The recent release of the VALORANT beta has given a great opportunity to a lot of NA pros that haven’t quite found their place in CS:GO. Some are too old to expect to improve, while others are younger and probably just thinking the grass is greener on the other side (ar at least less occupied by the likes of s1mple and ZywOo).
If you’re an org like T1, who have four of their five-man roster announced at the time of writing, it’s already a bit late to be signing players, so we’ve scouted out a few of the pros to declare themselves available in the new game so far for those behind the curve. We’ve got the man who killed MIBR, Anders Blume’s most famous voice line and, erm, Subroza here, so you know there is quality and pedigree, in the team we’re calling CS:Gone. Oh, and it’s all NA…
While his career hasn’t been as storied and successful as some North American in-game leaders, FNS has built himself a strong reputation as a person who understands the fundamentals of CSGO, and can get a team playing in a structure if given the chance, as well as being able to destroy teams with a single tweet. Given his prowess in and predilection for working with people who need the very basics of FPS games explained to them, a move to VALORANT makes perfect sense for an IGL that has never really been given his dues in CS.
CS:GO’s forgotten Freak is back in the news, as he is one of the most recent players to announce his move from tier 3 of NA to VALORANT. After a period in C9 where he worked alongside shroud, n0thing and stunna, his career has been a struggle, and it’ll be interesting to see if his ‘do or die for the team’ attitude is useful in Riot’s version of CS, and how long it takes for his younger brother to join and then supersede him.
Sneering about the players who have taken the plunge and gone from Counter-Strike is easy enough, but here is a man who made history in his first calling as well.

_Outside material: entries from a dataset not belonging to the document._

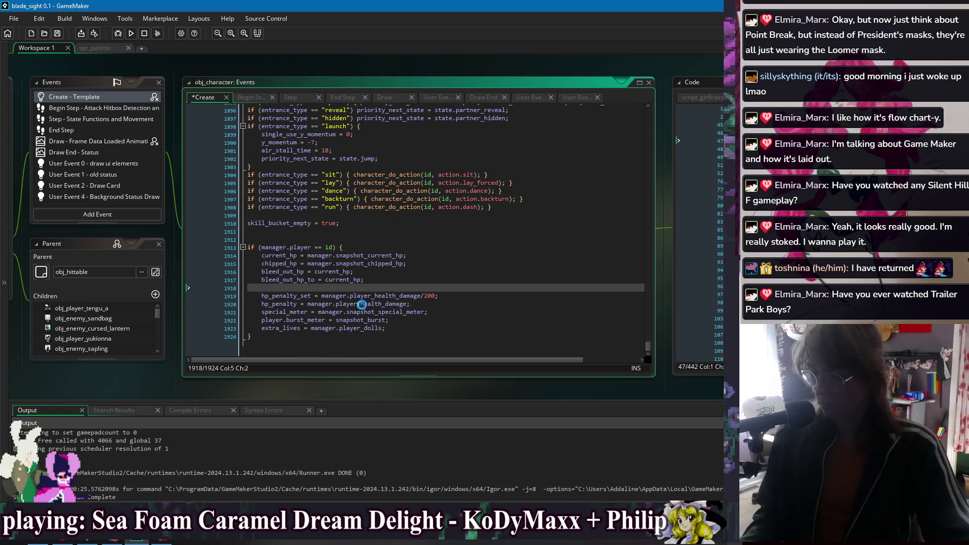
{"action": "left_click", "coordinate": [412, 304]}
{"action": "key", "text": "Return"}
{"action": "left_click_drag", "start_coordinate": [399, 289], "coordinate": [400, 281]}
{"action": "key", "text": "BackSpace"}
{"action": "left_click", "coordinate": [414, 313]}
{"action": "key", "text": "ctrl+s"}
Step: Drop the player. prefix so the line reads burst_meter = snapshot_burst, then run with F5
{"action": "left_click", "coordinate": [409, 336]}
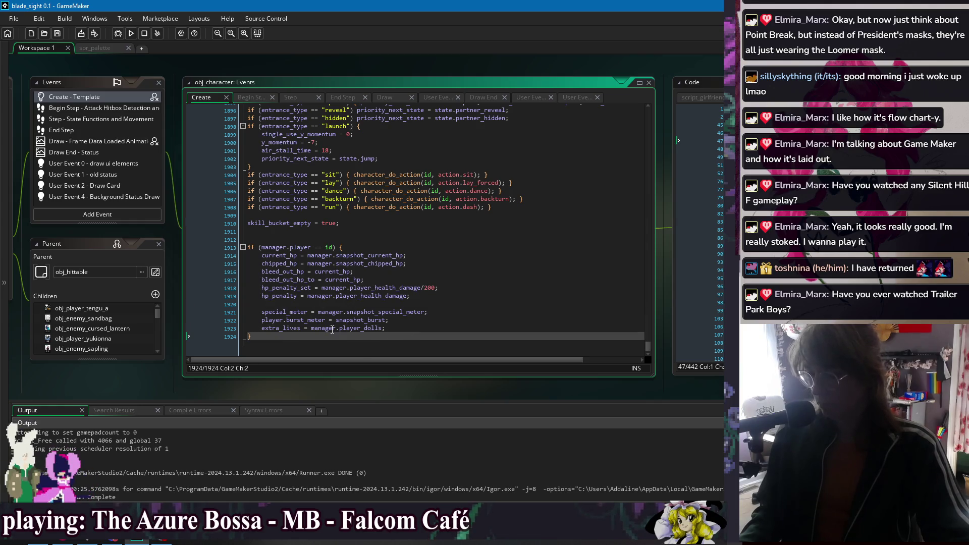
{"action": "left_click_drag", "start_coordinate": [261, 320], "coordinate": [347, 317]}
{"action": "key", "text": "BackSpace"}
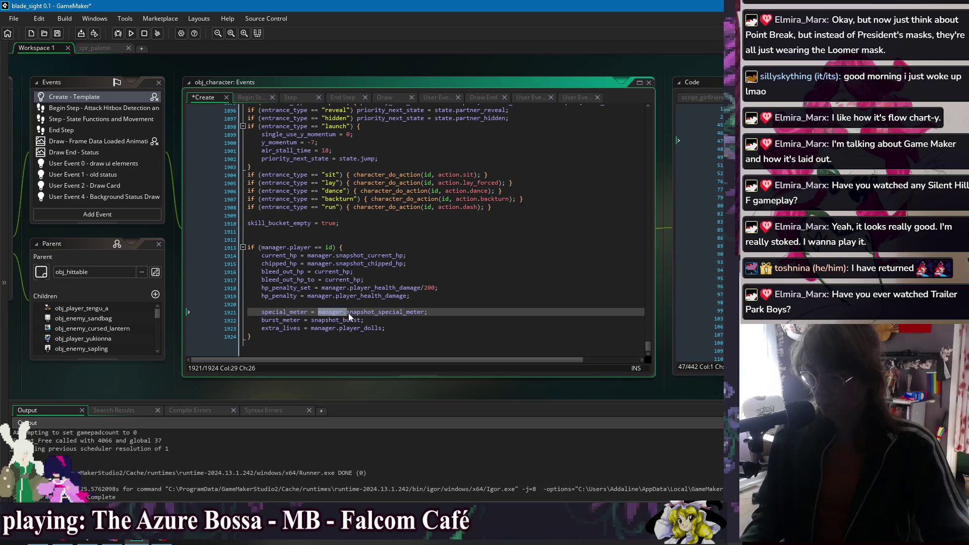
{"action": "left_click", "coordinate": [311, 320]}
{"action": "key", "text": "Down"}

Hiko, an intelligent individual who knows never to close a door these days, hasn’t fully committed to going across, but he’s been a free agent in CS for a while now and his heyday, ‘ARE YOU KIDDING ME?’ and all that are fading in the rear-view mirror. He’s done well in the early stages of VALORANT, and if the money talks over the coming weeks and months, you can expect to see him listening intently – probably while wearing a Hiko-branded cap.
He might be named after a comic book character, but there isn’t much about the last few years of Shaz’s time in CS that would pass for a hero narrative. His last position of note was as a spare wheel on a juggernaut that didn’t really have space for him, and at 26 years old it’s not like he can bank on any dramatic improvements in a world where the elite AWPers are already miles ahead. Compare that to VALORANT, where he’ll face such legends as SicK, Food and WARDELL, and it’s easy to see why Shahzam decided to move, rather than waiting to see if he can Shazam himself back to full power in GO.
The heavy of focus on Riot having an impregnable anti-cheat might have put certain players off, but Subroza was not one of them. In fairness to him, he was never actually proven to be guilty of anything and he had stayed with the CS grind for long enough to make even his critics wonder if he might have been legit all along. Still, at this point it makes sense for the man to seek a fresh start in a new scene. We also know Riot have a history of picking on random players, so if the team needs a fall guy, Subroza already has the reputation…
Few of esports’ sacred cows are more sacred than fRoD. He was good before CS:GO was really a proper thing, in the era of smelly LANs that today is viewed only through rose-tinted gamer glasses, and has already been picked up by everyone’s favourite premature player contractors T1. Being great at CS or Source didn’t help him in Overwatch or Swole Patrol. However, it could be easier for him to translate his ancient CS knowledge into VALORANT if you look at the game and what the developers may have been inspired by.
Though this is just a snarky thought experiment at the end of the day, it’s really a sign of how insanely competitive Valve’s game has become – and shows how much talent we have in Counter-Strike. As for team CS:Gone, I genuinely wish them well, as it would be the cherry on the icing on the cake if the game that was going to “kill” CS:GO ended up being dominated by a bunch of guys who weren’t able enough to earn a contract here for one reason or another.